Thus speaking, he began to look with his hazel eyes straight into the
eyes of Vinicius with a cold and insolent stare. The young man lost
himself completely.
“The fault is mine,” said he. “Thou art kind and worthy. I thank thee
from my whole soul. Permit me only to put one more question: Why didst
thou not have Lygia sent directly to my house?”
“Because Cæsar wishes to preserve appearances. People in Rome will talk
about this,—that we removed Lygia as a hostage. While they are
talking, she will remain in Cæsar’s palace. Afterward she will be
removed quietly to thy house, and that will be the end. Bronzebeard is a
cowardly cur. He knows that his power is unlimited, and still he tries
to give specious appearances to every act. Hast thou recovered to the
degree of being able to philosophize a little? More than once have I
thought, Why does crime, even when as powerful as Cæsar, and assured of
being beyond punishment, strive always for the appearances of truth,
justice, and virtue? Why does it take the trouble? I consider that to
murder a brother, a mother, a wife, is a thing worthy of some petty
Asiatic king, not a Roman Cæsar; but if that position were mine, I
should not write justifying letters to the Senate. But Nero writes.
Nero is looking for appearances, for Nero is a coward. But Tiberius was
not a coward; still he justified every step he took. Why is this? What
a marvellous, involuntary homage paid to virtue by evil! And knowest
thou what strikes me? This, that it is done because transgression is
ugly and virtue is beautiful. Therefore a man of genuine æsthetic
feeling is also a virtuous man. Hence I am virtuous. To-day I must
pour out a little wine to the shades of Protagoras, Prodicus, and
Gorgias. It seems that sophists too can be of service. Listen, for I
am speaking yet. I took Lygia from Aulus to give her to thee. Well.
But Lysippus would have made wonderful groups of her and thee. Ye are
both beautiful; therefore my act is beautiful, and being beautiful it
cannot be bad. Marcus, here sitting before thee is virtue incarnate in
Caius Petronius! If Aristides were living, it would be his duty to come
to me and offer a hundred minæ for a short treatise on virtue.”
But Vinicius, as a man more concerned with reality than with treatises
on virtue, replied,—“Tomorrow I shall see Lygia, and then have her in
my house daily, always, and till death.”
“Thou wilt have Lygia, and I shall have Aulus on my head. He will
summon the vengeance of all the infernal gods against me. And if the
beast would take at least a preliminary lesson in good declamation! He
will blame me, however, as my former doorkeeper blamed my clients but
him I sent to prison in the country.”
“Aulus has been at my house.
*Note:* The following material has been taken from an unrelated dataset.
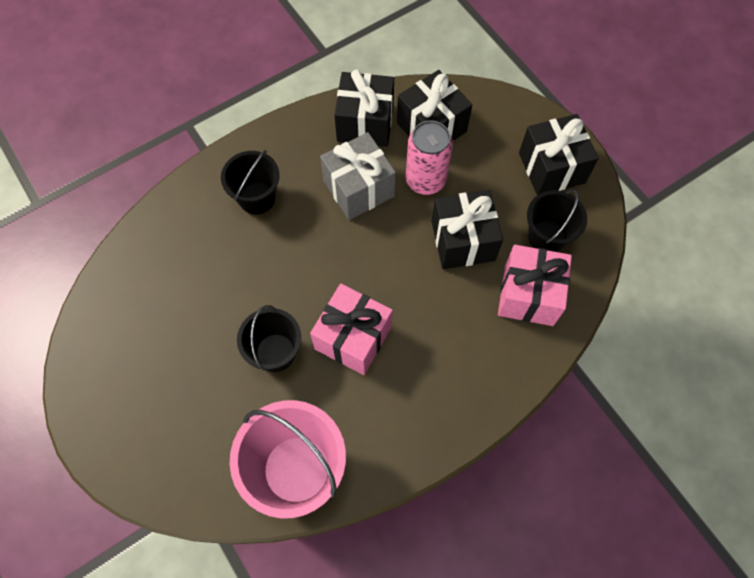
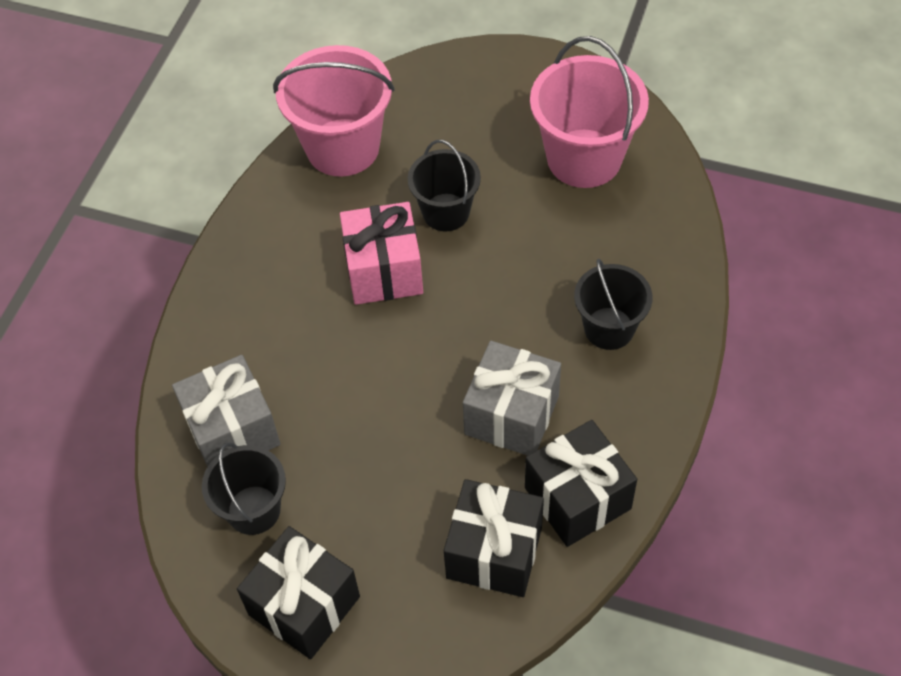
camera: 145 degrees right, 10 degrees down
pink can [406,120,453,195] -> none
black gift [432,190,503,269] -> none
pink gift [498,245,572,326] -> grey gift [172,355,280,467]
none -> pink bucket [530,36,649,188]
I promised to give him news of Lygia.”
“Write to him that the will of the ‘divine’ Cæsar is the highest law,
and that thy first son will bear the name Aulus. It is necessary that
the old man should have some consolation. I am ready to pray
Bronzebeard to invite him tomorrow to the feast. Let him see thee in
the triclinium next to Lygia.”
“Do not do that. I am sorry for them, especially for Pomponia.”
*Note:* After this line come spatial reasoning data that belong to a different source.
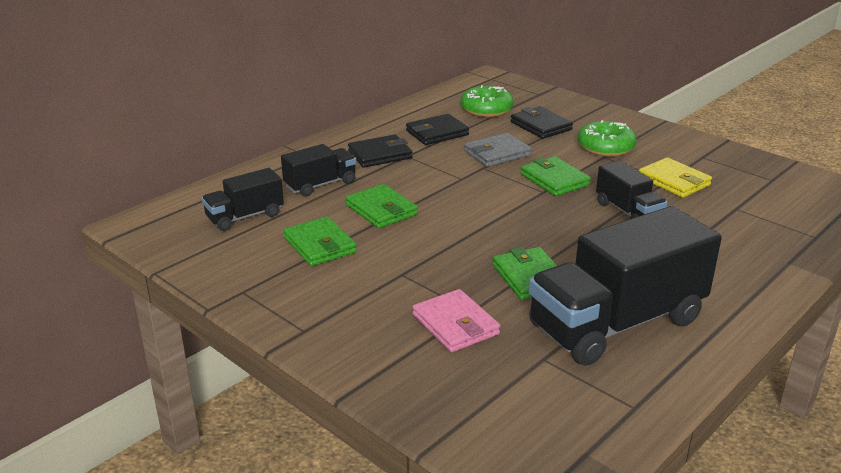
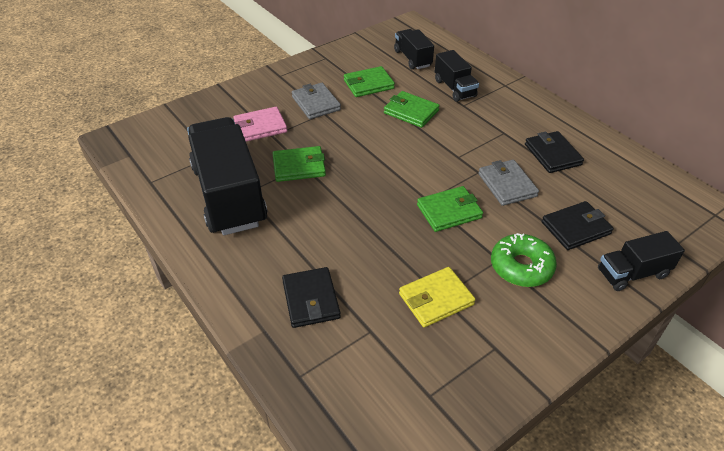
camera: 100 degrees right, 15 degrees up
green wallet [346,184,418,228] -> green wallet turned 60 degrees clockwise [384,91,440,128]
black wallet [348,134,412,168] -> black wallet moved to [282,267,341,328]
green donut [461,85,514,117] -> none
black truck [596,160,667,219] -> black truck moved to [598,231,685,291]
none -> grey wallet [292,83,341,119]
And he sat down to write that letter which took from the old general the
remnant of his hope.
ONCE the highest heads in Rome inclined before Acte, the former favorite
of Nero. But even at that period she showed no desire to interfere in
public questions, and if on any occasion she used her influence over the
young ruler, it was only to implore mercy for some one. Quiet and
unassuming, she won the gratitude of many, and made no one her enemy.
Even Octavia was unable to hate her. To those who envied her she seemed
exceedingly harmless. It was known that she continued to love Nero with
a sad and pained love, which lived not in hope, but only in memories of
the time in which that Nero was not only younger and loving, but better.
It was known that she could not tear her thoughts and soul from those
memories, but expected nothing; since there was no real fear that Nero
would return to her, she was looked upon as a person wholly inoffensive,
and hence was left in peace. Poppæa considered her merely as a quiet
servant, so harmless that she did not even try to drive her from the
palace.
But since Cæsar had loved her once and dropped her without offence in a
quiet and to some extent friendly manner, a certain respect was retained
for her. Nero, when he had freed her, let her live in the palace, and
gave her special apartments with a few servants. And as in their time
Pallas and Narcissus, though freedmen of Claudius, not only sat at
feasts with Claudius, but also held places of honor as powerful
ministers, so she too was invited at times to Cæsar’s table. This was
done perhaps because her beautiful form was a real ornament to a feast.
Cæsar for that matter had long since ceased to count with any
appearances in his choice of company. At his table the most varied
medley of people of every position and calling found places. Among them
were senators, but mainly those who were content to be jesters as well.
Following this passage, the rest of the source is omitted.